▶

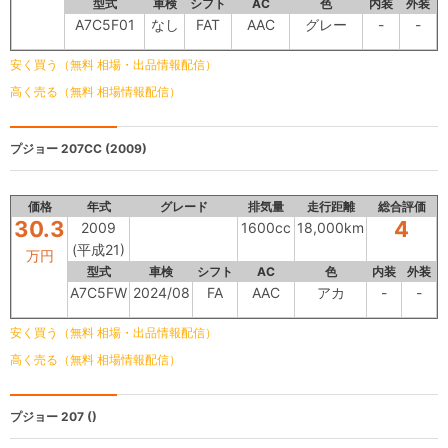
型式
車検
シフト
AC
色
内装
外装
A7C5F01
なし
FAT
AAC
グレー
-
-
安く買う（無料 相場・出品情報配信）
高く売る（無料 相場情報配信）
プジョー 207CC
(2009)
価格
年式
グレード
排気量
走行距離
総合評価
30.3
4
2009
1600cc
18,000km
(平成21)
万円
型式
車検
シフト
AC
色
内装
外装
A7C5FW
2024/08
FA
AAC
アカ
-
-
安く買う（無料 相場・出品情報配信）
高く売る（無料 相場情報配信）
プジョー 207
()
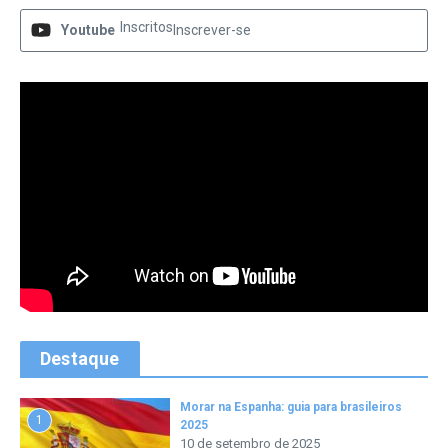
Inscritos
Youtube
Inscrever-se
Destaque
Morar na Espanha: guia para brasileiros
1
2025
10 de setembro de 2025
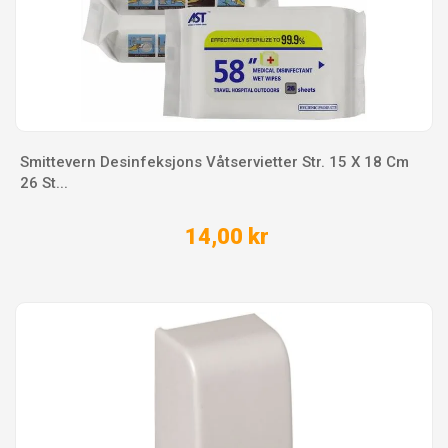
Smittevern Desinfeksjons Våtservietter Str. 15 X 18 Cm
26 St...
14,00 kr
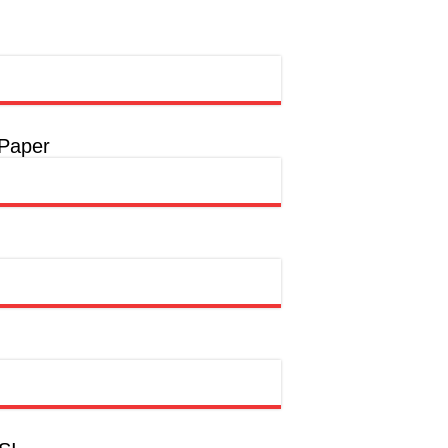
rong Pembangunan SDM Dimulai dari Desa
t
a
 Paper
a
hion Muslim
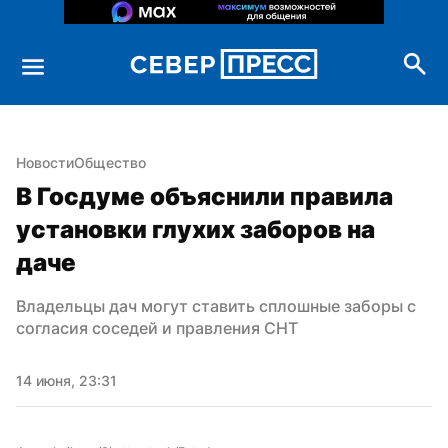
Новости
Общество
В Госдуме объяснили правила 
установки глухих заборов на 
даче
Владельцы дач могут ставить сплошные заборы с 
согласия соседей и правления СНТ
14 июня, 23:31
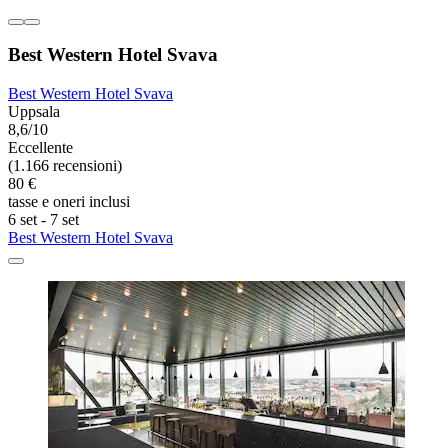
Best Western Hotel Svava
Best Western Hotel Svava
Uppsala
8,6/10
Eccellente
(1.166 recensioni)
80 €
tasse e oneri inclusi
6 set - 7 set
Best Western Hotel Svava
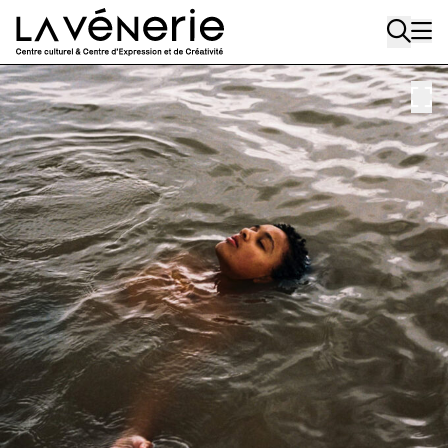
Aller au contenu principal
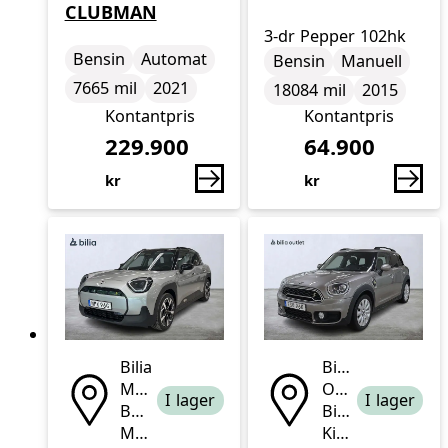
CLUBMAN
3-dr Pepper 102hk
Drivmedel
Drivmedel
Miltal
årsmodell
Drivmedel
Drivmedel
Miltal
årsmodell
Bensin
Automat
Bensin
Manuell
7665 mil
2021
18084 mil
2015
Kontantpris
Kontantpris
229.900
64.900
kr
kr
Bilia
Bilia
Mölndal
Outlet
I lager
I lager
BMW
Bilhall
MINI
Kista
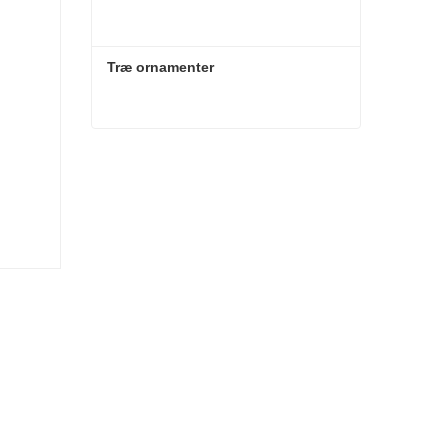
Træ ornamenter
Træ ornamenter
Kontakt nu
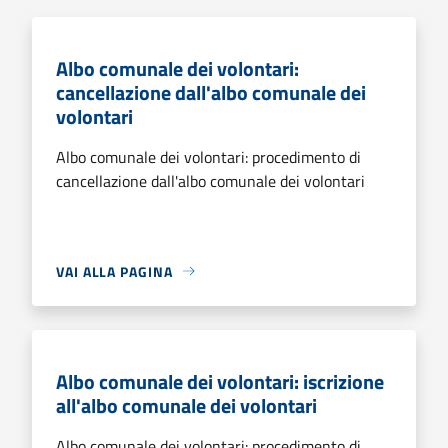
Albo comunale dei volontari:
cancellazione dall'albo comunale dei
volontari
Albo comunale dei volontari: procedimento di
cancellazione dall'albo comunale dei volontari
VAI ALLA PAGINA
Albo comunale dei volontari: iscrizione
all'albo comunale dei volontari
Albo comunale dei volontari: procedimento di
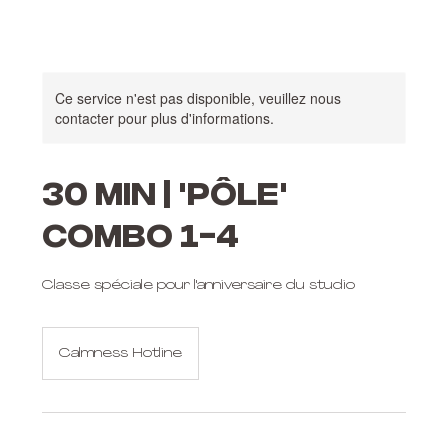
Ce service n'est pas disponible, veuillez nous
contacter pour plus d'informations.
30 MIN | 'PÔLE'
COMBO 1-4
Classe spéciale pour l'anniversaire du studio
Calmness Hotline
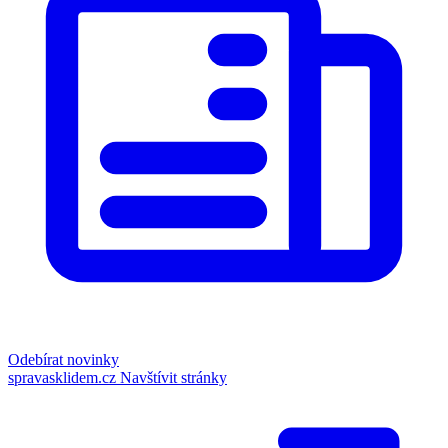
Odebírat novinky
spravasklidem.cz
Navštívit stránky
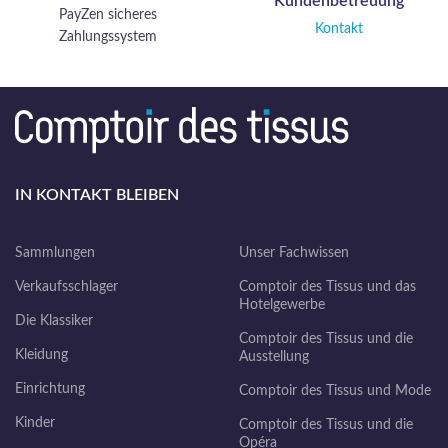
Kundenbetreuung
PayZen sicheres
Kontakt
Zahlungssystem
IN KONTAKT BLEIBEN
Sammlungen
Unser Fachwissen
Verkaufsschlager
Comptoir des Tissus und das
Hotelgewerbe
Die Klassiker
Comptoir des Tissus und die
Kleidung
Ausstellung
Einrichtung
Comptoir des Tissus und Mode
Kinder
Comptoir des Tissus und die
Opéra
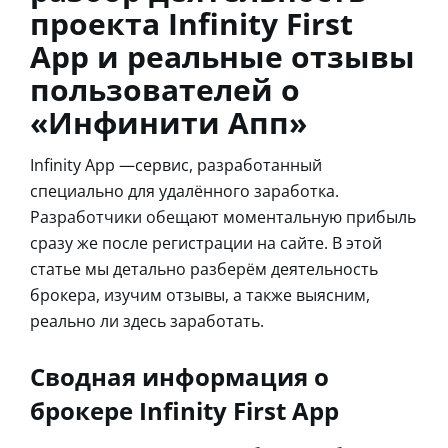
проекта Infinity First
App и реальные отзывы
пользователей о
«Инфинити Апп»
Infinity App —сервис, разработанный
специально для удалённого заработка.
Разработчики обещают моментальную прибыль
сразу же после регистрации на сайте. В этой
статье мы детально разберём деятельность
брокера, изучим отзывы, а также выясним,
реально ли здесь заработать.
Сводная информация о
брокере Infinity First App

◀

__Problem to solve__
Track down every line of the material containing the string "отзывы", and copy it.

__Exercise output__
App и реальные отзывы
брокера, изучим отзывы, а также выясним,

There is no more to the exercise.